The total time for one pair of ballet slippers was 3 hours.

Today I made one pair of ballet slippers.

Cost:

$0.25 per pair (for materials).  I already had all of the supplies on hand, so nothing out of pocket for myself this year. These take just a tiny amount of fabric, especially in children's sizes.  I bought the pattern last year and used it last year, so I did not have that expense this year, but that would be an additional expense if you are just buying the pattern. I bought all of the sizes for a slight discount, which means I have all of the sizes from baby to adult. Since this is a pdf pattern, I can just print the pattern in the size that I need this year.

I bought the fleece on a huge sale at Joann's last year on Black Friday, and I bought the satin (just a 1/4yard, and I've used it many times for small projects) many years ago on sale.

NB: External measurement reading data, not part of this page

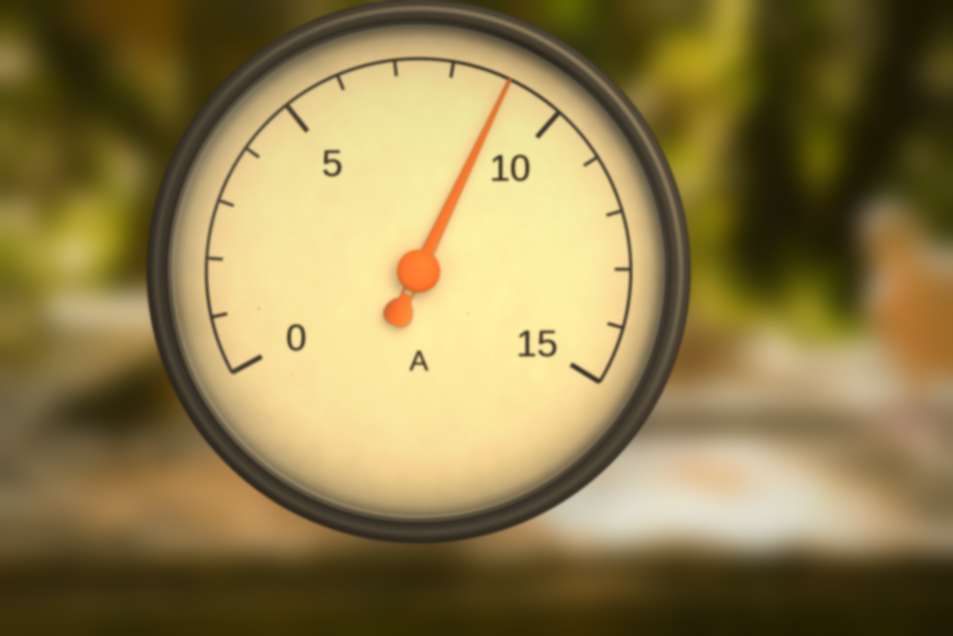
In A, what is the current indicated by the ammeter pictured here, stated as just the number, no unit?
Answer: 9
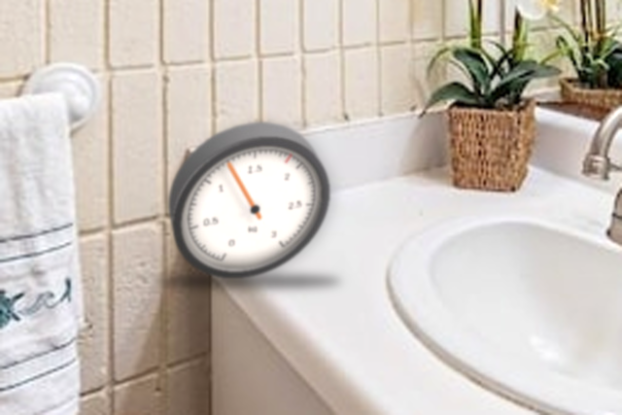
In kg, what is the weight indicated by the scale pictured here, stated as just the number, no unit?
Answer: 1.25
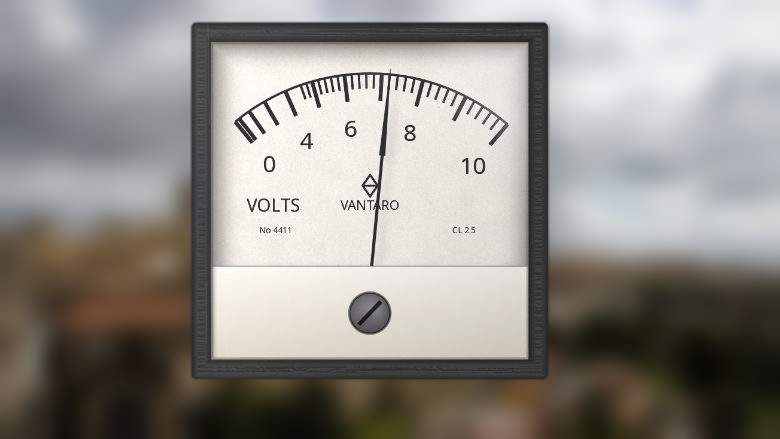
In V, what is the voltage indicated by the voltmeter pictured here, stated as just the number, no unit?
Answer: 7.2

The ultrasuede was some that my grandmother bought years ago.

A note about sewing with satin--it literally unravels right before your eyes. I recommend zig zag stitching the edges of any satin pieces that you use. You can also choose to use another fabric that is less frustrating; it will cut the time down considerably.

I did some changing of the way the elastic was sewn, as I chose to modify the way the elastic goes in this particular pair. This added in a little time for figuring out how to change it.

Elsa loves to "do ballet" with a little chair and this dvd. All of my children (even my boys) loved this video.

These take so little fabric that you could make them by repurposing other clothing. An old t-shirt or sweatshirt could be your lining. The tops could be made with a piece from a shirt or skirt. The amounts for a 2-year-old are so small that you could use scraps leftover from sewing other projects. If you make these as called for in the pattern, you will need 2 butttons. Old buttons that you have saved are just perfect for this project. When I made these last year (I made 4 pairs) all of the buttons were repurposed buttons.